EXTRACTED INFORMATION>

start

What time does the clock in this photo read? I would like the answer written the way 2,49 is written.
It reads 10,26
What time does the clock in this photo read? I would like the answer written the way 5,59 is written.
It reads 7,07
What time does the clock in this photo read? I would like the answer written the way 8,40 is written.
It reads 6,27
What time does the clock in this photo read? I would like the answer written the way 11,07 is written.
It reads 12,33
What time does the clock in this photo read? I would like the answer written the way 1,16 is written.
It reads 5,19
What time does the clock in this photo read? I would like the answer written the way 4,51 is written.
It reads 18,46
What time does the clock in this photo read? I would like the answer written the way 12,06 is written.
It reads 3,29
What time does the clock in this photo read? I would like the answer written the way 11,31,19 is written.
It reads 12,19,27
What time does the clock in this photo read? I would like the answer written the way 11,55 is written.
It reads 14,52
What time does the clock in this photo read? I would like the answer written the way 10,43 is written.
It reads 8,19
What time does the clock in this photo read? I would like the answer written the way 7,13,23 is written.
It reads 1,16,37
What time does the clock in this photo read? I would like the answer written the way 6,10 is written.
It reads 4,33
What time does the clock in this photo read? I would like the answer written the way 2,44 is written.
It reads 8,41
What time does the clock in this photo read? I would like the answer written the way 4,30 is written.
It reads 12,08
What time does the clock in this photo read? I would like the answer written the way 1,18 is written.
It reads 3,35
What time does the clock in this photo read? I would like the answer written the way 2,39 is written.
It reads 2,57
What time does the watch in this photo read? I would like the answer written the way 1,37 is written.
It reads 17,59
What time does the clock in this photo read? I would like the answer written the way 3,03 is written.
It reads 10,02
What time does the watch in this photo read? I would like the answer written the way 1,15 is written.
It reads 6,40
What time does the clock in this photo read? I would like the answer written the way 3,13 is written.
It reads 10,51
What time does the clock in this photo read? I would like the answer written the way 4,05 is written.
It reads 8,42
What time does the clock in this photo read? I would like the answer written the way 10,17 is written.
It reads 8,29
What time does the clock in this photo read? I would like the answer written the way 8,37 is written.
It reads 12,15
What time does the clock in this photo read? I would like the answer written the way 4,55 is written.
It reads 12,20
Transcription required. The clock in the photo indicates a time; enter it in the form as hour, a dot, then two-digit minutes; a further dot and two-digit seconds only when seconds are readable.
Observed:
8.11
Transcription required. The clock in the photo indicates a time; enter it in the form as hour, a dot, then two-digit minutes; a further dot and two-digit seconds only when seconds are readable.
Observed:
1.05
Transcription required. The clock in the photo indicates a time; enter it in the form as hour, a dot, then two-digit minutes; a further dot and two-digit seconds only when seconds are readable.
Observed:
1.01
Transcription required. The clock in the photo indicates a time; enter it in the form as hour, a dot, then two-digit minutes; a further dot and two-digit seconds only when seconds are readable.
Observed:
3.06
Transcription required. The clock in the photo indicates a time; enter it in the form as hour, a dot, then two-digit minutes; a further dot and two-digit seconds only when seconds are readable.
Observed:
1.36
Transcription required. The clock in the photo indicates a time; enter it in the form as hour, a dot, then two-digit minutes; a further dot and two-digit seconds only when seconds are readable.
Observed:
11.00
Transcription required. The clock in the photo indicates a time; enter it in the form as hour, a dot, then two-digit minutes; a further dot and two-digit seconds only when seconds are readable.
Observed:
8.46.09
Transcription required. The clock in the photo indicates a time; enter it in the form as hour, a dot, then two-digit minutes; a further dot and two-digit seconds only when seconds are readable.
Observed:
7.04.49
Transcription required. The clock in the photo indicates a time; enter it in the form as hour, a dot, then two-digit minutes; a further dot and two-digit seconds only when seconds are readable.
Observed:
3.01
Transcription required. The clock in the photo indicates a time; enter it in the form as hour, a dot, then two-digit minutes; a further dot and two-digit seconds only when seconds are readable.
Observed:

end

REQUEST> Can you give the listing above again with "photo" replaced by "image" everywhere, changing nothing else?

FINAL ANSWER>
What time does the clock in this image read? I would like the answer written the way 2,49 is written.
It reads 10,26
What time does the clock in this image read? I would like the answer written the way 5,59 is written.
It reads 7,07
What time does the clock in this image read? I would like the answer written the way 8,40 is written.
It reads 6,27
What time does the clock in this image read? I would like the answer written the way 11,07 is written.
It reads 12,33
What time does the clock in this image read? I would like the answer written the way 1,16 is written.
It reads 5,19
What time does the clock in this image read? I would like the answer written the way 4,51 is written.
It reads 18,46
What time does the clock in this image read? I would like the answer written the way 12,06 is written.
It reads 3,29
What time does the clock in this image read? I would like the answer written the way 11,31,19 is written.
It reads 12,19,27
What time does the clock in this image read? I would like the answer written the way 11,55 is written.
It reads 14,52
What time does the clock in this image read? I would like the answer written the way 10,43 is written.
It reads 8,19
What time does the clock in this image read? I would like the answer written the way 7,13,23 is written.
It reads 1,16,37
What time does the clock in this image read? I would like the answer written the way 6,10 is written.
It reads 4,33
What time does the clock in this image read? I would like the answer written the way 2,44 is written.
It reads 8,41
What time does the clock in this image read? I would like the answer written the way 4,30 is written.
It reads 12,08
What time does the clock in this image read? I would like the answer written the way 1,18 is written.
It reads 3,35
What time does the clock in this image read? I would like the answer written the way 2,39 is written.
It reads 2,57
What time does the watch in this image read? I would like the answer written the way 1,37 is written.
It reads 17,59
What time does the clock in this image read? I would like the answer written the way 3,03 is written.
It reads 10,02
What time does the watch in this image read? I would like the answer written the way 1,15 is written.
It reads 6,40
What time does the clock in this image read? I would like the answer written the way 3,13 is written.
It reads 10,51
What time does the clock in this image read? I would like the answer written the way 4,05 is written.
It reads 8,42
What time does the clock in this image read? I would like the answer written the way 10,17 is written.
It reads 8,29
What time does the clock in this image read? I would like the answer written the way 8,37 is written.
It reads 12,15
What time does the clock in this image read? I would like the answer written the way 4,55 is written.
It reads 12,20
Transcription required. The clock in the image indicates a time; enter it in the form as hour, a dot, then two-digit minutes; a further dot and two-digit seconds only when seconds are readable.
Observed:
8.11
Transcription required. The clock in the image indicates a time; enter it in the form as hour, a dot, then two-digit minutes; a further dot and two-digit seconds only when seconds are readable.
Observed:
1.05
Transcription required. The clock in the image indicates a time; enter it in the form as hour, a dot, then two-digit minutes; a further dot and two-digit seconds only when seconds are readable.
Observed:
1.01
Transcription required. The clock in the image indicates a time; enter it in the form as hour, a dot, then two-digit minutes; a further dot and two-digit seconds only when seconds are readable.
Observed:
3.06
Transcription required. The clock in the image indicates a time; enter it in the form as hour, a dot, then two-digit minutes; a further dot and two-digit seconds only when seconds are readable.
Observed:
1.36
Transcription required. The clock in the image indicates a time; enter it in the form as hour, a dot, then two-digit minutes; a further dot and two-digit seconds only when seconds are readable.
Observed:
11.00
Transcription required. The clock in the image indicates a time; enter it in the form as hour, a dot, then two-digit minutes; a further dot and two-digit seconds only when seconds are readable.
Observed:
8.46.09
Transcription required. The clock in the image indicates a time; enter it in the form as hour, a dot, then two-digit minutes; a further dot and two-digit seconds only when seconds are readable.
Observed:
7.04.49
Transcription required. The clock in the image indicates a time; enter it in the form as hour, a dot, then two-digit minutes; a further dot and two-digit seconds only when seconds are readable.
Observed:
3.01
Transcription required. The clock in the image indicates a time; enter it in the form as hour, a dot, then two-digit minutes; a further dot and two-digit seconds only when seconds are readable.
Observed:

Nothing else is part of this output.